- [Information shown]:

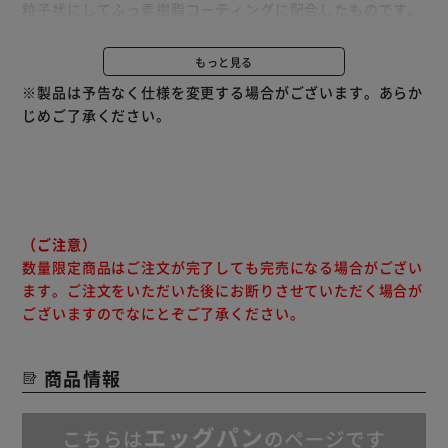
粒子状にしてふっ素樹脂コーティングに配合したものです。
汚れが落ちやすいため、お手入れが簡単です。
調理後はハンドルを外し、お皿として食卓へ並べられます。
もっと見る
ハンドルをはずしてお皿のように丸洗いが出来ます。
※製品は予告なく仕様を変更する場合がございます。あらか
使用しないときは重ねて省スペースで収納できます。
じめご了承ください。
有害物質（PFOA／PFOS）不使用の塗料を使用しているた
め、安心してお使いいただけます。
食洗機対応です（中性洗剤の使用に限ります）。
ハンドルは別売となります。
ガス火・IHに対応しています。オーブンでも使用できます
（※マルチハンドルは外してご使用ください）。
（ご注意）
数量限定商品はご注文が完了しても完売になる場合がござい
ます。ご注文をいただいた後にお断りさせていただく場合が
ございますのでなにとぞご了承ください。
商品情報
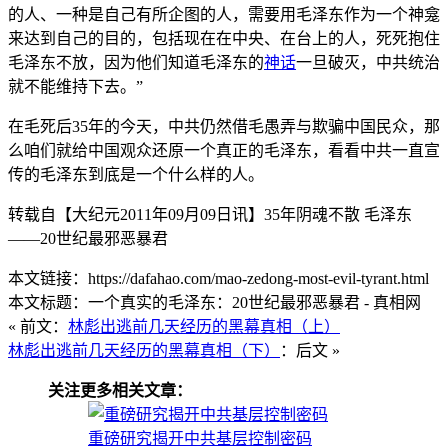
的人、一种是自己有所企图的人，需要用毛泽东作为一个神龛
来达到自己的目的，包括现在在中央、在台上的人，死死抱住
毛泽东不放，因为他们知道毛泽东的
神话
一旦破灭，中共统治
就不能维持下去。”
在毛死后35年的今天，中共仍然借毛愚弄与欺骗中国民众，那
么咱们就给中国观众还原一个真正的毛泽东，看看中共一直宣
传的毛泽东到底是一个什么样的人。
转载自【大纪元2011年09月09日讯】35年阴魂不散 毛泽东
——20世纪最邪恶暴君
本文链接：https://dafahao.com/mao-zedong-most-evil-tyrant.html
本文标题：一个真实的毛泽东：20世纪最邪恶暴君 - 真相网
« 前文：
林彪出逃前几天经历的黑幕真相（上）
林彪出逃前几天经历的黑幕真相（下）
：后文 »
关注更多相关文章：
重磅研究揭开中共基层控制密码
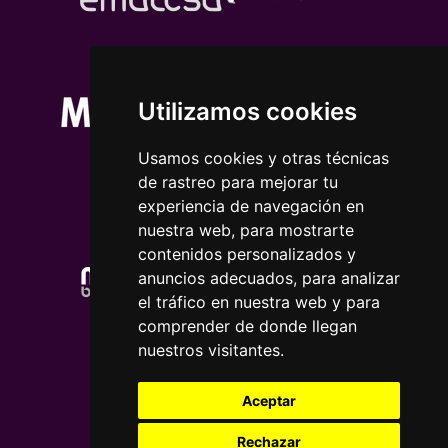
Utilizamos cookies
Usamos cookies y otras técnicas
de rastreo para mejorar tu
experiencia de navegación en
nuestra web, para mostrarte
contenidos personalizados y
anuncios adecuados, para analizar
el tráfico en nuestra web y para
comprender de donde llegan
nuestros visitantes.
Aceptar
Rechazar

- [What you need to do]:
Please copy out each line of the material that holds the string "para".

- [Result below]:
de rastreo para mejorar tu
nuestra web, para mostrarte
anuncios adecuados, para analizar
el tráfico en nuestra web y para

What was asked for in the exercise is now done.